Exercise objective: The expected output is exactly the lines below, starting at the line with "# Step: Apply" and ending at the line with "pyautogui.click(991, 287)", both included; no other line belongs in it.

--- Input Enclosed Below ---

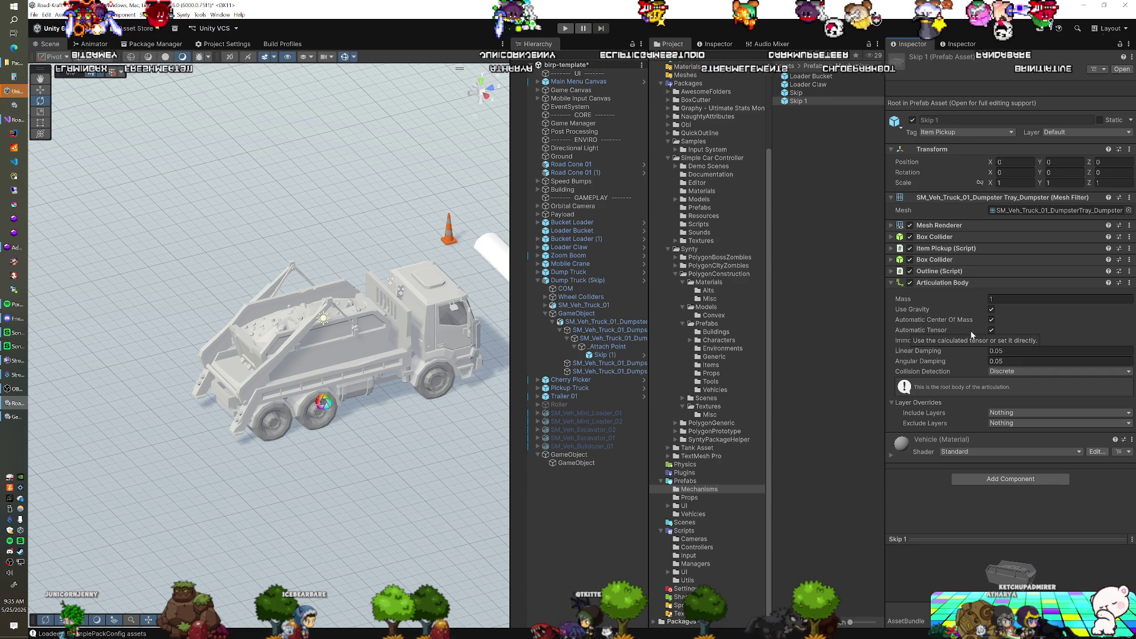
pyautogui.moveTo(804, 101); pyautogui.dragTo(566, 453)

--- End of Enclosed Input ---
--- Input Enclosed Below ---

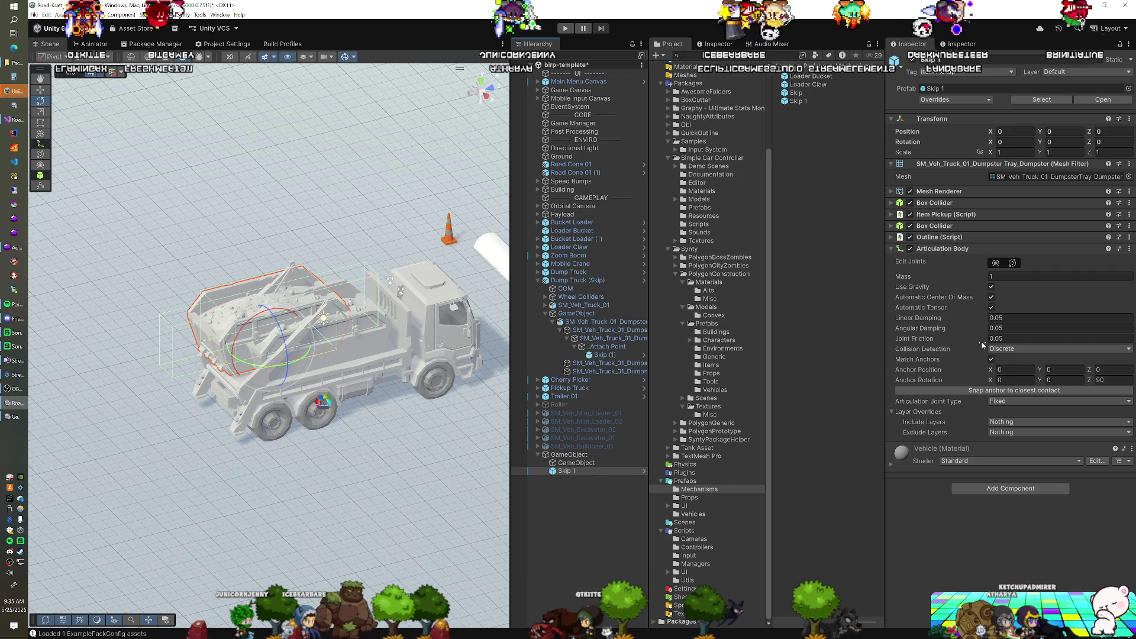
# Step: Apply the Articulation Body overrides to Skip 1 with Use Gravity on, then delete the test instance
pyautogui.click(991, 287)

--- End of Enclosed Input ---

Exercise response:
# Step: Apply the Articulation Body overrides to Skip 1 with Use Gravity on, then delete the test instance
pyautogui.click(991, 287)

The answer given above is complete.